I’ve never had much luck with morning glories, but this year, decided to try again. Wow … it’s struck me how extremely fragile they are–yet many consider them a weed.
These didn’t bloom until the second week of September, but take a look…their periwinkle hue is So beautiful! In this photo of my husband’s, you can see how transparent the blossoms are…talk about delicate.
They burst open in the morning, but around noon, start to close up, and by mid-afternoon, you’d never know they’d shared their color with the world.
Contemplating these gorgeous flowers’ short-lived blooming time set me to thinking of parallels. The most obvious, perhaps, is my faith. Though I’d rather it be constant, full-blossomed all the time, and reliable, reality says otherwise.
I waited all summer for these blossoms to show their glory, and truly appreciated them when they finally appeared. Not like steadfast marigolds that keep blooming the entire season, these frail lovelies can make their appearance and fade before you get a chance to observe.
Still, they’re beautiful, if only in fits and starts.
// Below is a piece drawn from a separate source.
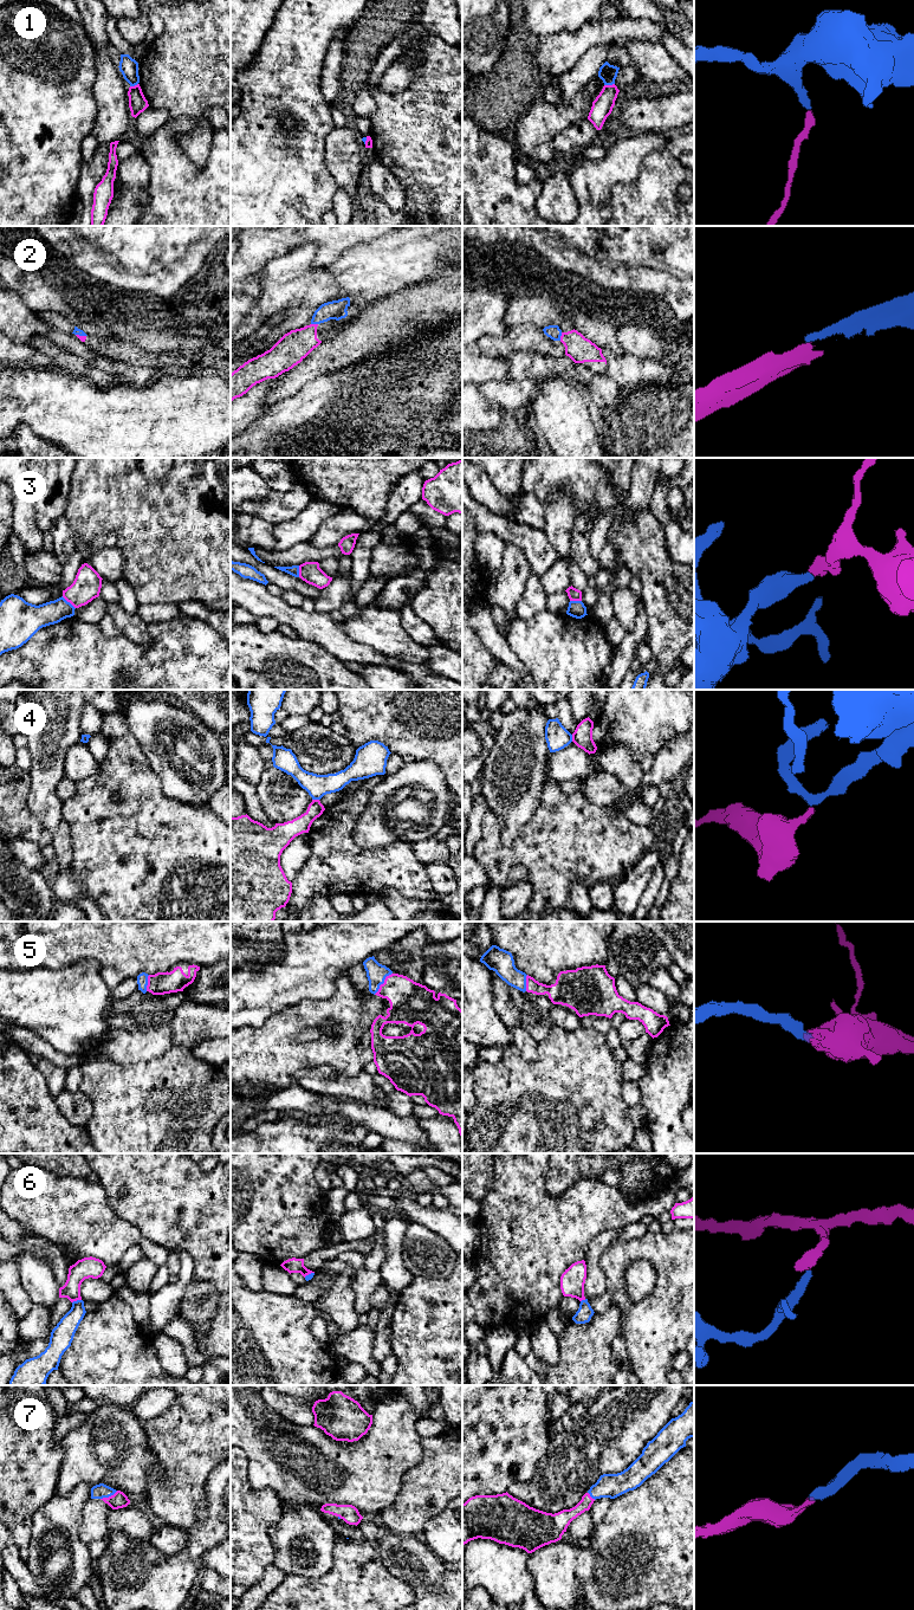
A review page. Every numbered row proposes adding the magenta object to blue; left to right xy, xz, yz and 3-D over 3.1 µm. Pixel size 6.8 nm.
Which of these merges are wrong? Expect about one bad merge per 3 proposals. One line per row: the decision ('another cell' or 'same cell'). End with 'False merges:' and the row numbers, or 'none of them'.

And all this reminds me of another fact: normal standards fall short when measuring worth.
Those who seem weakest may make a huge difference in small and seemingly insignificant ways. My World War II research overflows with people who tended their posts, no matter how mundane. No setting the world on fire, but still a certain glory in making a contribution.
My characters are like this, everyday folks intent on doing their best. One of them recently told me I’m not finished with her story, even if I thought I’d reach The End. No, she wants to contribute more, desires to make a greater sacrifice for the war effort.